Da un parcheggio sopraelevato a Città del Messico a uno dei palazzi più prestigiosi dell’Hotel de Crillon di Parigi, abbiamo cercato di scuotere il mondo dell’arte con una ventata di nuove proposte.
Il recente progetto “IK Lab” a Tulum, in Messico, è stato un passo importante: abbiamo esposto installazioni di Tatiana Trouvé, grandi opere di Artur Lescher e Margo Trushina in una casa sull’albero trasformata in galleria d’arte.

6. Come strutturebbe la sua mostra ideale?

Per me una grande mostra ha il pregio e la capacità di coinvolgere appieno lo spettatore. Chi assiste a un’esibizione deve iniziare a interrogarsi, dubitare, rovesciare le proprie convinzioni e arrendersi alla possibilità di essere “manipolato” percettivamente dall’arte stessa.
Sono affascinato dalla fisicità delle sculture e dal modo in cui il nostro corpo abita lo spazio e il tempo.
Nella mia mostra ideale lo spazio sarebbe fondamentale… immagino prospettive profonde e vedute aperte, un percorso di scoperta. Probabilmente accoglierei lo spettatore con questa frase di André Breton: “L’immaginario è ciò che tende a diventare reale” abbinata a una scultura perfettamente levigata di Jean Arp.
Come dipinto sceglierei uno di Leonora Carrington, che esporrei di fronte a grandi vetrate.

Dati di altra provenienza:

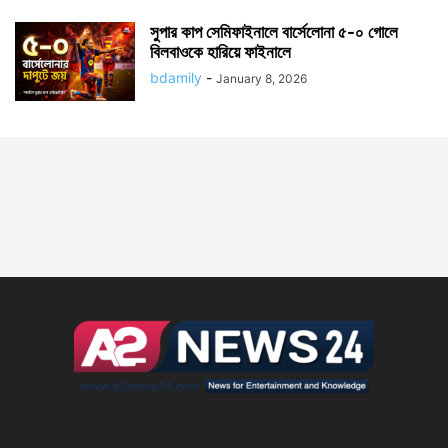
সুপার কাপ সেমিফাইনালে বার্সেলোনা ৫-০ গোলে
বিলবাওকে হারিয়ে ফাইনালে
bdamily
-
January 8, 2026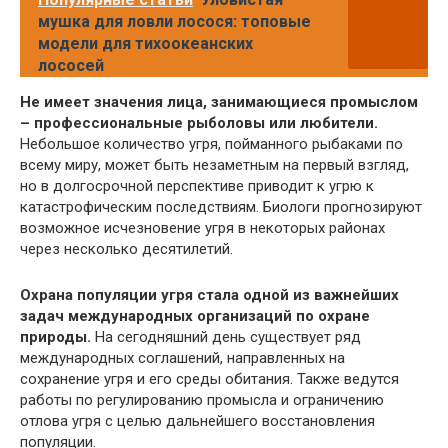
мушка для ловли лосося: топовые
модели для тихоокеанских
лососей
Не имеет значения лица, занимающиеся промыслом
– профессиональные рыболовы или любители.
Небольшое количество угря, пойманного рыбаками по
всему миру, может быть незаметным на первый взгляд,
но в долгосрочной перспективе приводит к угрю к
катастрофическим последствиям. Биологи прогнозируют
возможное исчезновение угря в некоторых районах
через несколько десятилетий.
Охрана популяции угря стала одной из важнейших
задач международных организаций по охране
природы.
На сегодняшний день существует ряд
международных соглашений, направленных на
сохранение угря и его среды обитания. Также ведутся
работы по регулированию промысла и ограничению
отлова угря с целью дальнейшего восстановления
популяции.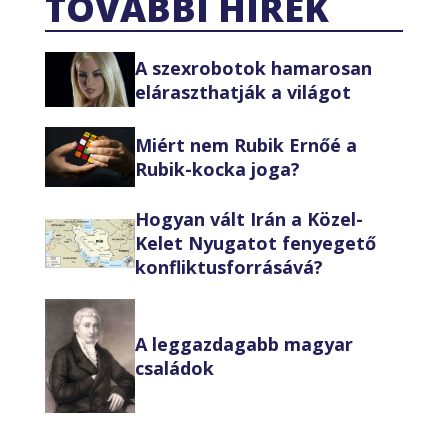
TOVÁBBI HÍREK
A szexrobotok hamarosan
eláraszthatják a világot
Miért nem Rubik Ernőé a
Rubik-kocka joga?
Hogyan vált Irán a Közel-
Kelet Nyugatot fenyegető
konfliktusforrásává?
A leggazdagabb magyar
családok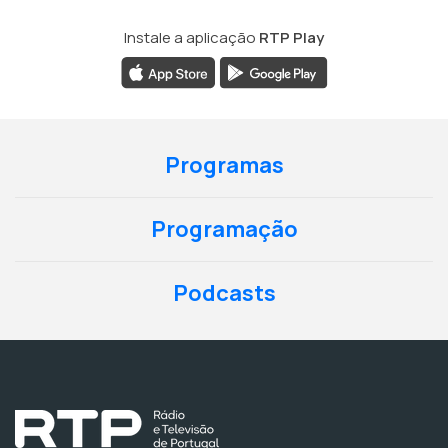
Instale a aplicação
RTP Play
Programas
Programação
Podcasts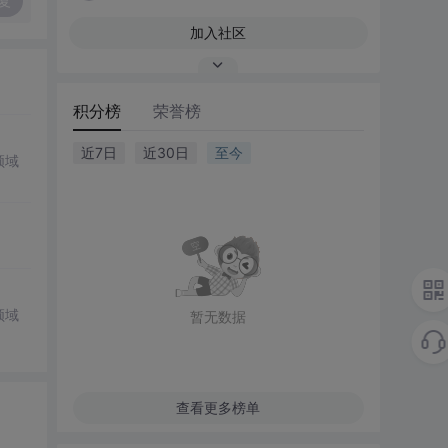
复
加入社区
积分榜
荣誉榜
近7日
近30日
至今
领域
领域
暂无数据
查看更多榜单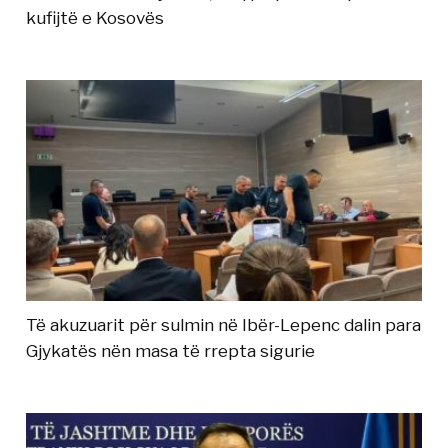
kufijtë e Kosovës
Të akuzuarit për sulmin në Ibër-Lepenc dalin para
Gjykatës nën masa të rrepta sigurie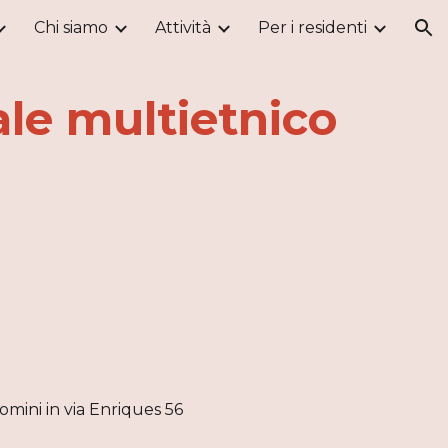
Chi siamo
Attività
Per i residenti
ion
ale multietnico
omini in via Enriques 56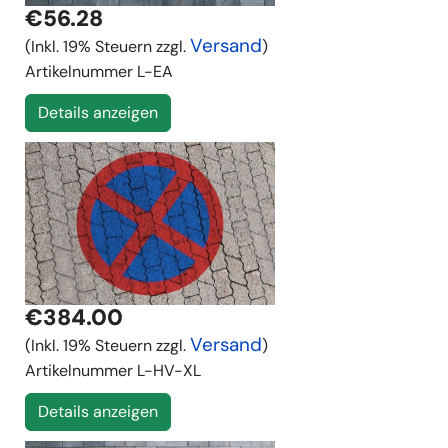
€56.28
Versand
(Inkl. 19% Steuern zzgl.
)
Artikelnummer
L-EA
Details anzeigen
€384.00
Versand
(Inkl. 19% Steuern zzgl.
)
Artikelnummer
L-HV-XL
Details anzeigen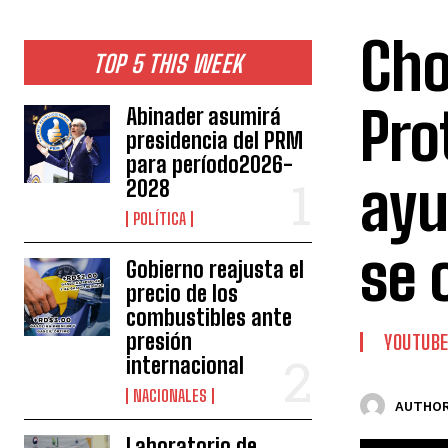
Cho
TOP 5 THIS WEEK
Pro
Abinader asumirá
presidencia del PRM
para período2026-
ayu
2028
POLÍTICA
se 
Gobierno reajusta el
precio de los
combustibles ante
presión
YOUTUB
internacional
NACIONALES
AUTHOR
Laboratorio de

7. Cosa ancora non sappiamo dell’arte?

L’arte educa lo sguardo ed è la principale fonte di ispirazione per l’evoluzione del nostro ambiente. Quando qualcuno dice “che bello” riferendosi a un edificio di Zaha Hadid, al nuovo iPhone o a una piscina a sfioro, senza saperlo si riferisce alla geometrica astratta che Kazimir Malevich ha definito Suprematismo: eliminare il superfluo, mantenere l’essenziale, semplificare i colori e concentrarsi sulla purezza della forma. Ecco perché l’arte dovrebbe essere continuamente sostenuta, soprattutto in questi tempi difficili.

8. Il suo posto del cuore legato all’arte?

Marfa rappresenta una delle esperienze artistiche più vivide e struggenti della mia vita. Questa piccola cittadina texana che ospita meno di 2000 abitanti si trova a 3 ore dall’aeroporto più vicino, il che la rende una destinazione speciale, difficile da raggiungere, circondata da paesaggi desertici e intrisa di mistero.
Si guadagna il titolo di mecca dell’arte minimalista, diventando un’oasi di meraviglie, una perla insensibile al tempo che passa.

Donald Judd, Box, 1982-1986  – Chinati Foundation | Marfa, Texas.

Negli anni ’70, la città è stata trasformata da una comunità artistica all’avanguardia.
Una visita alla Chinati Foundation, fondata da Donald Judd nel 1986, vi farà immergere in un terreno di 340 acri, tra installazioni permanenti su larga scala dove l’arte, gli edifici e l’ambiente naturale sono indissolubilmente legati… un’esperienza densa e unica. 

Quale collezione di Singulart l’ha colpita di più?

Sono stato particolarmente colpito dalla collezione “Specchio, specchio delle mie brame…”.
Singulart è una piattaforma che raccoglie un’impressionante varietà di artisti e che ha il merito di raccontare una moltitudine di storie sulla psicologia e la cultura dell’essere umano.
Attraverso l’autoritratto gli artisti mettono in discussione la propria arte e il proprio ruolo nella società contemporanea.